Saved data entries
* * * * * * *

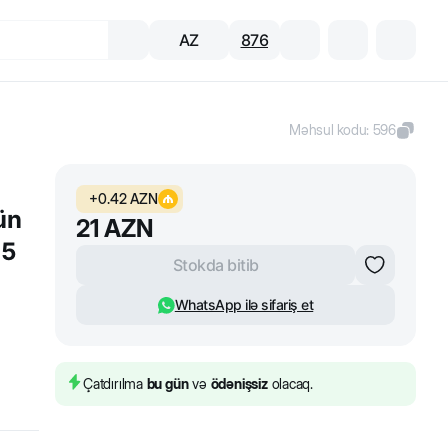
AZ
876
Məhsul kodu
:
596
+
0.42
AZN
ün
21
AZN
65
Stokda bitib
WhatsApp ilə sifariş et
Çatdırılma
bu gün
və
ödənişsiz
olacaq.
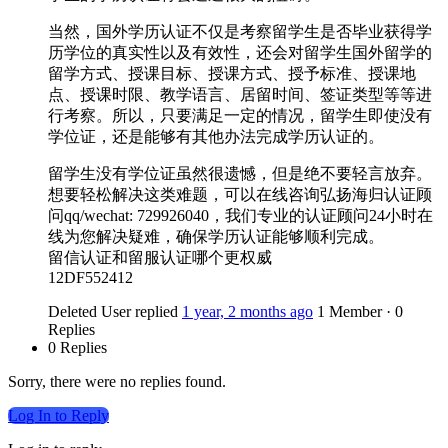
当然，国外学历认证不仅是考察留学生是否毕业获得学
历学位的真实性以及有效性，还会对留学生国外留学的
留学方式、授课目标、授课方式、授予标准、授课地
点、授课时限、教学语言、居留时间、签证类型等等进
行考察。所以，只要满足一定的情况，留学生即使没有
学位证，还是能够有其他办法完成学历认证的。
留学生没有学位证虽然很遗憾，但是绝不要轻言放弃。
想要轻松解决这类难题，可以在线咨询弘扬海归认证顾
问qq/wechat: 729926040，我们专业的认证顾问24小时在
线为您解决疑难，确保学历认证能够顺利完成。
留信认证和留服认证哪个更权威
12DF552412
Deleted User
replied
1 year, 2 months ago
1 Member
·
0
Replies
0 Replies
Sorry, there were no replies found.
Log In to Reply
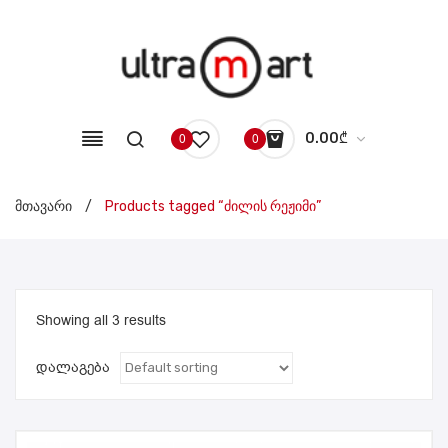
0.00
₾
0
0
No products in the cart.
მთავარი
/
Products tagged “ძილის რეჟიმი”
Showing all 3 results
დალაგება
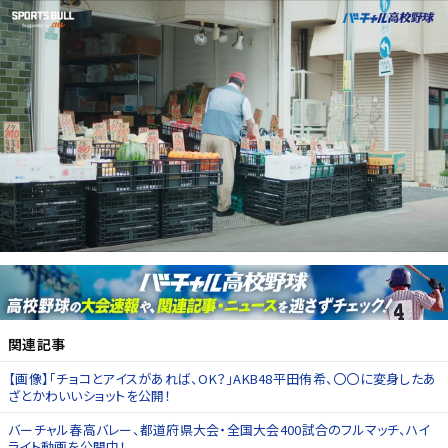
関連記事
【画像】「チョコとアイスがあれば、OK？」AKB48平田侑希、〇〇に変身したあ
ざとかわいいショットを公開！
バーチャル春高バレー、都道府県大会・全国大会400試合のフルマッチ、ハイ
ライト動画を公開中！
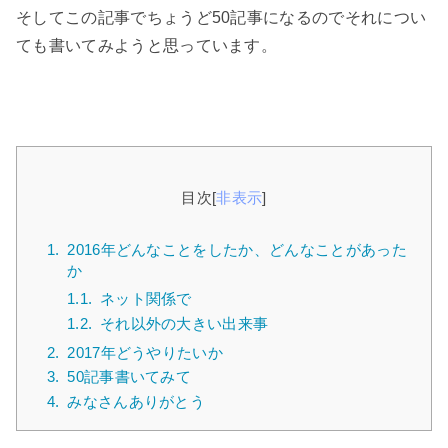
そしてこの記事でちょうど50記事になるのでそれについ
ても書いてみようと思っています。
目次
[
非表示
]
1.
2016年どんなことをしたか、どんなことがあった
か
1.1.
ネット関係で
1.2.
それ以外の大きい出来事
2.
2017年どうやりたいか
3.
50記事書いてみて
4.
みなさんありがとう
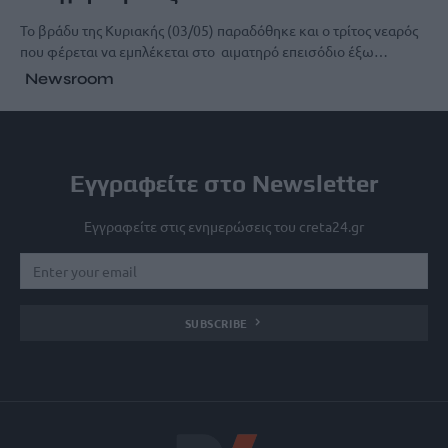
Το βράδυ της Κυριακής (03/05) παραδόθηκε και ο τρίτος νεαρός
που φέρεται να εμπλέκεται στο αιματηρό επεισόδιο έξω…
Newsroom
Εγγραφείτε στο Newsletter
Εγγραφείτε στις ενημερώσεις του creta24.gr
SUBSCRIBE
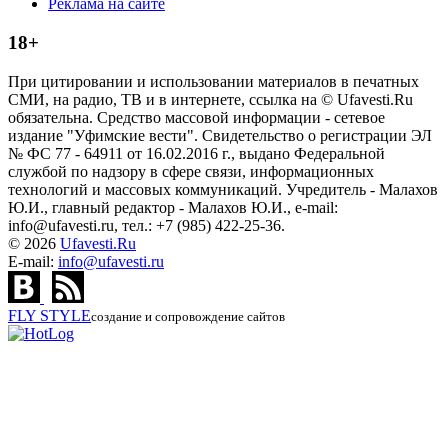
Реклама на сайте
18+
При цитировании и использовании материалов в печатных
СМИ, на радио, ТВ и в интернете, ссылка на © Ufavesti.Ru
обязательна. Средство массовой информации - сетевое
издание "Уфимские вести". Свидетельство о регистрации ЭЛ
№ ФС 77 - 64911 от 16.02.2016 г., выдано Федеральной
службой по надзору в сфере связи, информационных
технологий и массовых коммуникаций. Учредитель - Малахов
Ю.И., главный редактор - Малахов Ю.И., e-mail:
info@ufavesti.ru, тел.: +7 (985) 422-25-36.
© 2026
Ufavesti.Ru
E-mail:
info@ufavesti.ru
FLY
STYLE
создание и сопровождение сайтов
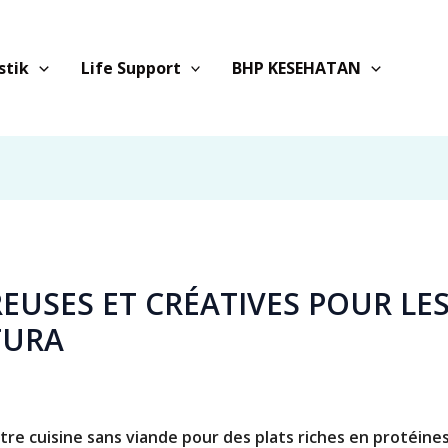
stik
Life Support
BHP KESEHATAN
EUSES ET CRÉATIVES POUR LE
TURA
re cuisine sans viande pour des plats riches en protéines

* * * * * * *

§ **The task**: Which lines of the entries above contain the word "Εγγραφείτε"? Copy each of them.

§ **Answer space**:
Εγγραφείτε στο Newsletter
Εγγραφείτε στις ενημερώσεις του creta24.gr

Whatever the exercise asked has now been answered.